Expedition und Verführung


Anmerkungen zur (Im-)Materialität der technischen Bilder

 

Eine belebte Stadt ist eine beleuchtete Stadt. Ein Bordell ist ein Ort mit roten Laternen.

Aus der Perspektive des Astronauten sind menschliches Wirken und Schaffen, Glück und Elend auszumachen an den Illuminationen menschlichen Daseins.

So will es jedenfalls der Mythos.

Die „family of man“ beruhigt sich an der Gewissheit, dass „da draußen“ schon noch etwas sei. Lichter in der Finsternis. Doch da seit alters her nach Bestätigung und dauerhaftem Zeugnis gestrebt wird, brauchte die belichtete Welt ihre handliche und private Entsprechung.

So wurde aus der Illumination das belichtete Negativ. Ein wenig Lug und Trug (Retusche und „Fälschung“) von Zeit zu Zeit, oder die Erfindung des Fernsehens, das seinen Erfolg nahezu ausschließlich der Inszenierung und nicht etwa der Dokumentation verdankt, konnten das Glaubenwollen kaum trüben.

Mit der massenhaften Umwandlung von Bildern in diskrete Einheiten und der zunehmenden Verbreitung von bildbearbeitungsgeeigneter Hard- und Software ließ sich auch im häuslichen Arbeitszimmer nicht länger leugnen, dass Bilder Informationseinheiten sind, für die die Kategorien Moral und Authentizität keine Gültigkeit besitzen.

Gleichzeitig stellt die nahezu grenzenlose Wandelbarkeit und Reproduktionsfähigkeit des digitalen Bildes, erneut die Frage nach der Einzigartigkeit des gestalterischen Werkes.

Die Apologeten der technischen Reproduzierbarkeit seien jedoch darauf hingewiesen, dass die Vervielfältigung der Bilder traditionell ihre Hauptrolle in der professionellen Verwertung und Vermarktung spielte und den Alltagsbereich kaum berührte. Tatsächlich blieb das Erinnerungsfoto ein mehr oder minder behütetes „de facto Unikat“.
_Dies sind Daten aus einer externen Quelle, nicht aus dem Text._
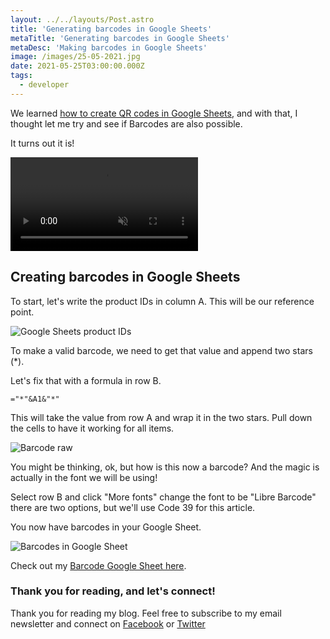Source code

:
 ```yaml
---
layout: ../../layouts/Post.astro
title: 'Generating barcodes in Google Sheets'
metaTitle: 'Generating barcodes in Google Sheets'
metaDesc: 'Making barcodes in Google Sheets'
image: /images/25-05-2021.jpg
date: 2021-05-25T03:00:00.000Z
tags:
  - developer
---
```


We learned [how to create QR codes in Google Sheets](https://daily-dev-tips.com/posts/generating-qr-codes-in-google-sheets/), and with that, I thought let me try and see if Barcodes are also possible.

It turns out it is!

<video autoplay loop muted playsinline>
  <source src="https://res.cloudinary.com/daily-dev-tips/video/upload/q_auto/sheet-barcode_j3xa8t.webm" type="video/webm" />
  <source src="https://res.cloudinary.com/daily-dev-tips/video/upload/q_auto/sheet-barcode_btcrdk.mp4" type="video/mp4" />
</video>

## Creating barcodes in Google Sheets

To start, let's write the product IDs in column A. This will be our reference point.

![Google Sheets product IDs](https://cdn.hashnode.com/res/hashnode/image/upload/v1621695380333/VY0QFIfTR.png)

To make a valid barcode, we need to get that value and append two stars (\*).

Let's fix that with a formula in row B.

```
="*"&A1&"*"
```

This will take the value from row A and wrap it in the two stars.
Pull down the cells to have it working for all items.

![Barcode raw](https://cdn.hashnode.com/res/hashnode/image/upload/v1621695505210/A3QrgFxMw.png)

You might be thinking, ok, but how is this now a barcode?
And the magic is actually in the font we will be using!

Select row B and click "More fonts" change the font to be "Libre Barcode" there are two options, but we'll use Code 39 for this article.

You now have barcodes in your Google Sheet.

![Barcodes in Google Sheet](https://cdn.hashnode.com/res/hashnode/image/upload/v1621695660549/wnc2ZR6EK.png)

Check out my [Barcode Google Sheet here](https://docs.google.com/spreadsheets/d/1TVP2I4RALyl2QxrTlmnvH-yNhUcijJrjZ0gt1DMFbBo/edit?usp=sharing).

### Thank you for reading, and let's connect!

Thank you for reading my blog. Feel free to subscribe to my email newsletter and connect on [Facebook](https://www.facebook.com/DailyDevTipsBlog) or [Twitter](https://twitter.com/DailyDevTips1)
Erst die Veränderung und Vervielfältigung per Mausklick sorgt für eine Popularisierung der Erkenntnisse, die bereits aus der Verbreitung der Fotografie gezogen werden konnten.

Doch ist der Hinweis zwingend, dass Reproduzierbarkeit auch hier ein Kriterium der Bildverbreitung und nicht etwa der Bilderzeugung ist.

Ähnlich wie sich das fotografische Bild durch weitere manuelle Eingriffe als Unikat behaupten kann, existieren vergleichbare Bildbearbeitsmöglichkeiten auch für digital erzeugte Bilder.

So bleibt das digitale Bild in der Tradition seiner technischen Vorläufer.

Die Digitalisierung ändert also nicht das Wesen des technischen Bildes, sondern erzeugt eine neue Phänomenologie seines Gebrauchs.

Qualität und nahezu grenzenlose Quantität der Bilder liegen nun in den Händen des Operators. Der Rausch der Bilder, begonnen mit der Erfindung der Fotografie, erfährt nicht länger eine Beschränkung der Verfügbarkeit.

Der Anschluss an die globale Datenmenge erzeugt den ständigen Klang der Sirenen.

Nicht Überlegung, sondern Begierde und Verführung steuern die technische Entwicklung.

Analog zur Verbreitung des Videorekorders betreiben die Websites mit den Kürzeln

„www.sex.“ das Anwachsen der verfügbaren Datenmengen und nicht etwa politische Programme. Ähnlich wie die Erfindung des Transistors und nicht die des Computers, den Beginn der dritten industriellen Revolution markiert, führt die Frage nach dem Wesen des digitalen Bildes zurück zum Nachdenken über das fotografische Bild.


Fotografie, der klassische Topos des technischen Bildes, ist ein intentionaler Akt (Husserl)1 ihre Objekte sind die Gegenstände auf die sich das psychische Erlebnis richtet. Sie ist ein Medium im reinen Sinne, d. h. sie fungiert als Tunnel, durch den sich das kreative Subjekt in die auf der anderen Seite vermutete Welt transportiert. Auf der anderen Seite der Tunnelröhre (ihrem Ende?, ihrem Anfang?), Repräsentanten ihrer Selbst, im Glauben die Welt zu informieren.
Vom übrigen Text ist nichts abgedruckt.